_TEXTAUSZUG_:
Oberbürgermeister Hansheinz Hauser spricht anlässlich des Richtfests 1975 vor dem Seidenweberhaus. Im Hintergrund: die damalige Bücherei.

Foto: Stadt Krefeld

Die Aktion war ein voller Erfolg, denn die Krefelder, die aufgefordert waren, an dem Freitagabend je eine Blume mitzubringen, strömten in Scharen zum Theaterplatz. "Wir wollten so den größten Blumenstrauß der Welt zusammenstellen", berichtet Günter Ihlenfeld. Und das gelang auch. "Wir kamen damit tatsächlich ins Guinness-Buch der Rekorde." Oberbürgermeister Hansheinz Hauser hielt eine Eröffnungsrede, die Niederrheinischen Sinfoniker spielten, und Creinvelt-Baas Hanns Kockers brillierte als Weber in der Verkleidung des Meister-Ponzelar-Denkmals vom Südwall.

"Samstag und Sonntag war dann Rambazamba in allen Räumen: In einem Saal sangen nur Chöre, im anderen gab es Jazzmusik von Krefelder Bands. Karnevalisten präsentierten ihre Tanzgarden, und für Stimmungsmusik sorgten Fanfarenzüge und der zu dieser Zeit sehr beliebte Mr. Hammond, der unablässig in die Tasten haute und nur sehr schwer zum Aufhören zu bewegen war", erzählt der damalige Geschäftsführer - heute sichtlich amüsiert. Der Sonntag war im Besonderen den Krefelder Senioren gewidmet und wurde von Rudi Neuhausen moderiert. Neben anderen sorgten die "Krähen" für das Bühnenprogramm.

_MATERIAL_:
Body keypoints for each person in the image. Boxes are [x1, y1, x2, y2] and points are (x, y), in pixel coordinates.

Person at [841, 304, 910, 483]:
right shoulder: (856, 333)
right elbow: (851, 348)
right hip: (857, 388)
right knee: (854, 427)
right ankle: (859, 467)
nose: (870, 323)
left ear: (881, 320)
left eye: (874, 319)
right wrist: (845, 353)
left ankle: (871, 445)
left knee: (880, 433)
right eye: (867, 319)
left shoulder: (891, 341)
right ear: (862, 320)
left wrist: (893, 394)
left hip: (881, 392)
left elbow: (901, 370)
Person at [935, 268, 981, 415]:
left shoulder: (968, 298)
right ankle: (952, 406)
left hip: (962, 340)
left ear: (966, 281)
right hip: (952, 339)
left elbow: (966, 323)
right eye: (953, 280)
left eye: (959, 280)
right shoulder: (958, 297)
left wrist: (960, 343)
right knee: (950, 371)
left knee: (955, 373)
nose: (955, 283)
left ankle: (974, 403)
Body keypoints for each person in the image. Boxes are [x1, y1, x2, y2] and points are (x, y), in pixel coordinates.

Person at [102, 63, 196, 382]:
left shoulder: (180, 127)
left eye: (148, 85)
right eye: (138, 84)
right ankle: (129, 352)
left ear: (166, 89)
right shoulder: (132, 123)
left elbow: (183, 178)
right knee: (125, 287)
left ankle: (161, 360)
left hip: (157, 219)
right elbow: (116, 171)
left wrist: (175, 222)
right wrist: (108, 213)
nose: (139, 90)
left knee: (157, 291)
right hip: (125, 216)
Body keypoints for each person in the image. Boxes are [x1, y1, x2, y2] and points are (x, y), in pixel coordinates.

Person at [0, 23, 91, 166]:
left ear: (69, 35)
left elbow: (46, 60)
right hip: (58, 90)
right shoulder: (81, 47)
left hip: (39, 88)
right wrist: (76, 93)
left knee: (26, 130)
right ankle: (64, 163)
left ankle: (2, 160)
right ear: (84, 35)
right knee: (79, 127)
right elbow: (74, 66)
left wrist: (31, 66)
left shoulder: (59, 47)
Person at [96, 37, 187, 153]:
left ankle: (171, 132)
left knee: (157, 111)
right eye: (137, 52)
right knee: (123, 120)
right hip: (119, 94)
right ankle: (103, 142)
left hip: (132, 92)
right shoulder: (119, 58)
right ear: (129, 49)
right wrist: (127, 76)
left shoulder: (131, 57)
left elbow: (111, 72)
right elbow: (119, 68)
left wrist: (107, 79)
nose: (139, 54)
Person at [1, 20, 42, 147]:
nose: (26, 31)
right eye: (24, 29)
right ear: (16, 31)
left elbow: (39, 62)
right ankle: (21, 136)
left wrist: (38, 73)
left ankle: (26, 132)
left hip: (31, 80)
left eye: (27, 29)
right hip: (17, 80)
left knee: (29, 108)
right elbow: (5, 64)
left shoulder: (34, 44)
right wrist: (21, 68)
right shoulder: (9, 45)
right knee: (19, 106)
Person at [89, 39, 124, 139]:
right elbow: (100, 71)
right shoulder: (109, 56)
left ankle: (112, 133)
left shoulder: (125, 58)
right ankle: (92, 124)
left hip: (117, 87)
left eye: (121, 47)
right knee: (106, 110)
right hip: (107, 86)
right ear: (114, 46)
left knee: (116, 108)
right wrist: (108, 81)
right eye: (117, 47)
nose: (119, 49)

_AUFGABEN_:
a) Was sollten die Krefelder laut dem Textauszug über das Seidenweberhaus an dem Freitagabend mitbringen?
b) Führe den Textauszug über das Krefelder Seidenweberhaus im Anschluss an seinen letzten Satz weiter.

_LÖSUNGEN_:
a) Je eine Blume.

b)
 Den größten Blumenstrauß der Welt stellten Florist Karl Lenzen und Mitarbeiterin Katharina Schlütter im Foyer zusammen.

Den größten Blumenstrauß der Welt stellten Florist Karl Lenzen und Mitarbeiterin Katharina Schlütter im Foyer zusammen.

Foto: www.krefelder-fotoarchiv.de

Die beiden Geschäftsführer hatten zu ihrer Zeit jede Menge Ideen und lustige Einfälle: "Gleich in der ersten Karnevalssession im Seidenweberhaus haben wir bei einem Aufzug des Prinzenpaares, Charly und Lydia Berkemeyer, die Prinzessin in die Künstlergarderobe entführt, um ein Fass Bier zu erpressen. Zunächst hatte keiner was mitbekommen; aber dann entstand große Aufregung, und der Adju der Prinzessin war völlig daneben. Die Karnevalisten hatten eine gänzlich andere Auffassung von Humor und waren stinksauer. Wir haben kein Bier, aber schließlich die Absolution gekriegt", berichtet der damalige Geschäftsführer.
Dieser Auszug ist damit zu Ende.